Shakira has rejected an 'offer' by the treasury to pay €14.5 million in income tax plus interest in order to avoid a suspended prison sentence, after a court decided she had been tax resident in Spain between 2011 and 2014 and demanded she pay her dues for the 'missing' years.
She has refused to pay 'on principle', since she insists she is innocent, and maintains that she was still legally resident and tax resident in Miami at the time due to winding up her work across the pond, and being on world tours.
Spanish law dictates that if tax evasion – deliberate or otherwise – exceeds €120,000, it is automatically a criminal, rather than a civil, offence, although a custodial term of under two years does not have to be served by a person with no criminal record and it is rare that a longer one would be awarded.
Shakira is one of a handful of celebrities whose work takes them all over the world and who have lived in Spain for specific periods leading to disputes over where, and when, they were tax residents, and problems when their tax-paying structure from a previous country clashed with laws in Spain.
She cites Portuguese football team captain and ex-Real Madrid striker Cristiano Ronaldo, who maintained his structure set up whilst in Manchester, UK was legal there but found not to be in Spain; Xabi Alonso, and Neymar.
“But it's also happened with other, anonymous taxpayers,” Shakira says.
The general norm is that a person is considered tax resident in Spain if they spend 183 days of a calendar year in the country.

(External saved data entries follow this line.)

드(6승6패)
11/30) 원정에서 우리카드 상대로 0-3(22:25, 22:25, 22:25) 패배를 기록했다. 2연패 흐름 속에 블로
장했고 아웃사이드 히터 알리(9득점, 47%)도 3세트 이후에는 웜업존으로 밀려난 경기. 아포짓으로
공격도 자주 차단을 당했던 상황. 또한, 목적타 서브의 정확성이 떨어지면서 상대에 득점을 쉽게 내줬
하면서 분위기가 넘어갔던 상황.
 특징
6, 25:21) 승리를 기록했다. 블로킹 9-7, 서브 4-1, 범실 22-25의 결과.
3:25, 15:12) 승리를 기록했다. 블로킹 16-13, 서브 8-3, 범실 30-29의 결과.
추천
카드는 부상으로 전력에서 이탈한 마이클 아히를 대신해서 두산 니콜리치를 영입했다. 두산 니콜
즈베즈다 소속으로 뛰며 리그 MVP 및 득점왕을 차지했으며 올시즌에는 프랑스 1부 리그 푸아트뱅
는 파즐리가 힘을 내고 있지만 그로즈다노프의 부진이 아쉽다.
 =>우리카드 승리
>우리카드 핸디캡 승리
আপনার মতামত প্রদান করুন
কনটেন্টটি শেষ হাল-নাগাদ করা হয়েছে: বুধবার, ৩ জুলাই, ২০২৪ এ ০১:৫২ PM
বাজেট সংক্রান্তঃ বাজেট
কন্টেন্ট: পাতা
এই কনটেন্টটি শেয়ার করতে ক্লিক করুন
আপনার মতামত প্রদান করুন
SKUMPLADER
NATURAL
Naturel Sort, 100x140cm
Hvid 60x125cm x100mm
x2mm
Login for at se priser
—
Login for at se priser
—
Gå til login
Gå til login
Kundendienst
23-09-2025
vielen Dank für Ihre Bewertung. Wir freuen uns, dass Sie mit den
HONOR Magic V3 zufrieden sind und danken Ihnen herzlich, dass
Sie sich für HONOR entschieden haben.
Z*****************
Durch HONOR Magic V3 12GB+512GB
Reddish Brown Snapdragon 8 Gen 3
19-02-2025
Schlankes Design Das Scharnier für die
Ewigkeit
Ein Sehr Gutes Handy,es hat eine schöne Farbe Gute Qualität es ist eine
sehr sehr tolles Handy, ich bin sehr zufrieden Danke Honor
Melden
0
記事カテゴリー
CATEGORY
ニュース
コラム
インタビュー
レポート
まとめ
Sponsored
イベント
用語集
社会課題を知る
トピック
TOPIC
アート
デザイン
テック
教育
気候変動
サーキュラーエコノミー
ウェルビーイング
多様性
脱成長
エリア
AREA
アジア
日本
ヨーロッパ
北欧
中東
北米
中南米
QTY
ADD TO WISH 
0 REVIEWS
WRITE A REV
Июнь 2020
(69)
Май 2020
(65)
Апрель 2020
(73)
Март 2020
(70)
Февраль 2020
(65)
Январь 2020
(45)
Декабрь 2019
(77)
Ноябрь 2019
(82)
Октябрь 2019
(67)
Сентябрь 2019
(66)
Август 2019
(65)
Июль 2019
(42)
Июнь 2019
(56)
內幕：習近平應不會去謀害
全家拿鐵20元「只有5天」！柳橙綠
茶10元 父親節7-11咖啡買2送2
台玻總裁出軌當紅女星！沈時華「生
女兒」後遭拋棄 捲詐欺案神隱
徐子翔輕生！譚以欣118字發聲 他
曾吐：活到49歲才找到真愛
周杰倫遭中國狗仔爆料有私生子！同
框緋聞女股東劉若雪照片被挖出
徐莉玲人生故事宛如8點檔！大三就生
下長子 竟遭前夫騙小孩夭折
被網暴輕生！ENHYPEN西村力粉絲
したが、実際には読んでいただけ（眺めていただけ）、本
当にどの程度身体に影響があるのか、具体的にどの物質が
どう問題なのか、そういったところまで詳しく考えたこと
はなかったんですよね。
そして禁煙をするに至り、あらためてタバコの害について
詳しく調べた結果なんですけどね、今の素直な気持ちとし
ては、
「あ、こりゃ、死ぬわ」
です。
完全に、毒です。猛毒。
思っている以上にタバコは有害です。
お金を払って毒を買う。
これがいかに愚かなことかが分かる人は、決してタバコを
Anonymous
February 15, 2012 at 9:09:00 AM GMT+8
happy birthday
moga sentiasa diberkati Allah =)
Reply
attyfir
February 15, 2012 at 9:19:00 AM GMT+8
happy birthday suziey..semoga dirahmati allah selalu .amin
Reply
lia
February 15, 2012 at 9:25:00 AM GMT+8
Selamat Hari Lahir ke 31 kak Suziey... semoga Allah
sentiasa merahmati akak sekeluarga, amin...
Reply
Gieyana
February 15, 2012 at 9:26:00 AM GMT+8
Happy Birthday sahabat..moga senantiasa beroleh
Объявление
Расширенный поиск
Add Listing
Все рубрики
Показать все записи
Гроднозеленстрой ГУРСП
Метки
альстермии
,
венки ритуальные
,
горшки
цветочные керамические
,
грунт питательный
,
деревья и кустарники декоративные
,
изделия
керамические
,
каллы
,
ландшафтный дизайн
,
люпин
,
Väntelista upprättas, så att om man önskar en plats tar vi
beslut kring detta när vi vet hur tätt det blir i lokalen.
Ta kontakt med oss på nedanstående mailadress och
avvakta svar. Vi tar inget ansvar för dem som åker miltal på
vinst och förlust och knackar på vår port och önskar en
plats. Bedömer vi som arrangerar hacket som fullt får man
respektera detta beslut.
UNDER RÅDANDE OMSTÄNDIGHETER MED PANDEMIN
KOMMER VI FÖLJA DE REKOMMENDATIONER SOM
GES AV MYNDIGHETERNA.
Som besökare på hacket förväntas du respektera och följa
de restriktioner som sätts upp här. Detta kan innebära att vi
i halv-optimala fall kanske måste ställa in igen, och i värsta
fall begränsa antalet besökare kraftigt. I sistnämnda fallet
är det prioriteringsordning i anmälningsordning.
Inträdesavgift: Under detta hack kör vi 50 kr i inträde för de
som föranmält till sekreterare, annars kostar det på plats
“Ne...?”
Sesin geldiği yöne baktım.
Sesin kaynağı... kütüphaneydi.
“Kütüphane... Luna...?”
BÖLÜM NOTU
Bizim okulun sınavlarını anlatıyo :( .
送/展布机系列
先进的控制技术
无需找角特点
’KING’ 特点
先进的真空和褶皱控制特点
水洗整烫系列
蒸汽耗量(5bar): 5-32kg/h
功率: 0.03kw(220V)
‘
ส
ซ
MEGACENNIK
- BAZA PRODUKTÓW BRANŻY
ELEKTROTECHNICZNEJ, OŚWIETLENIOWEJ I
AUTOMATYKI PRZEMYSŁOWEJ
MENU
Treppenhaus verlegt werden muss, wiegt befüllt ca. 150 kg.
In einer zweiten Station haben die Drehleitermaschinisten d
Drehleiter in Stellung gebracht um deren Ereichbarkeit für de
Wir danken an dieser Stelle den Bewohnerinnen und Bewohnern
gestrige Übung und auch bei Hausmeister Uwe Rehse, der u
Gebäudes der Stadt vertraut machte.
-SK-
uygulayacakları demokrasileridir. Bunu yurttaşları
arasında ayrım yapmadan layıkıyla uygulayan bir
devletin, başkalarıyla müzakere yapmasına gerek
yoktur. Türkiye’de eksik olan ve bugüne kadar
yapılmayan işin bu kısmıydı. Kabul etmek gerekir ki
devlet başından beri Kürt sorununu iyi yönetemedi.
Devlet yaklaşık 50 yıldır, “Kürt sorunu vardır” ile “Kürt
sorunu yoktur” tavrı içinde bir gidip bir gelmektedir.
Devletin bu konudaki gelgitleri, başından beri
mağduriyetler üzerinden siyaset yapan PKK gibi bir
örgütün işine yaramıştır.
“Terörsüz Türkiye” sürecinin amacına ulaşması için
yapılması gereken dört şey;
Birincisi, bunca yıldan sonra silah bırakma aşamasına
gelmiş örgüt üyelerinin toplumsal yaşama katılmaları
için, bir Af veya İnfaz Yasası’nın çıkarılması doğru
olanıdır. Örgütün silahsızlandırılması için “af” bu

Anyone whose income is from more than one source and below a specified amount is required to make an annual declaration, normally through a gestor or financial advisor, who handles the entire file and simply requests the customer send in certain documents; the minimum threshold of €12,000 means most State pensioners and workers on an average salary are more likely to get a refund or break even, but low-income residents with a sole earnings source are often inclined to make a declaration despite not being obliged to, on the basis they may well get money returned to them.
Spain's government is currently considering increasing the minimum threshold.
In Shakira's case, her appeal and refusal to accept the €14.5m offer is about 'principle' and 'justice' rather than ability to pay – other celebrities in a similar situation have agreed to settle the demand in order to close the issue and get on with their lives.
Foreign accountants specialising in international tax law, or accountants based in Spain, are always the best option for ensuring personal and corporate tax is paid at the correct amount, neither more nor less than is due.
Unpaid taxes and other dues have a four-year limit, meaning any discrepancies found will automatically be filed and no action taken if they have not been notified in the previous four years.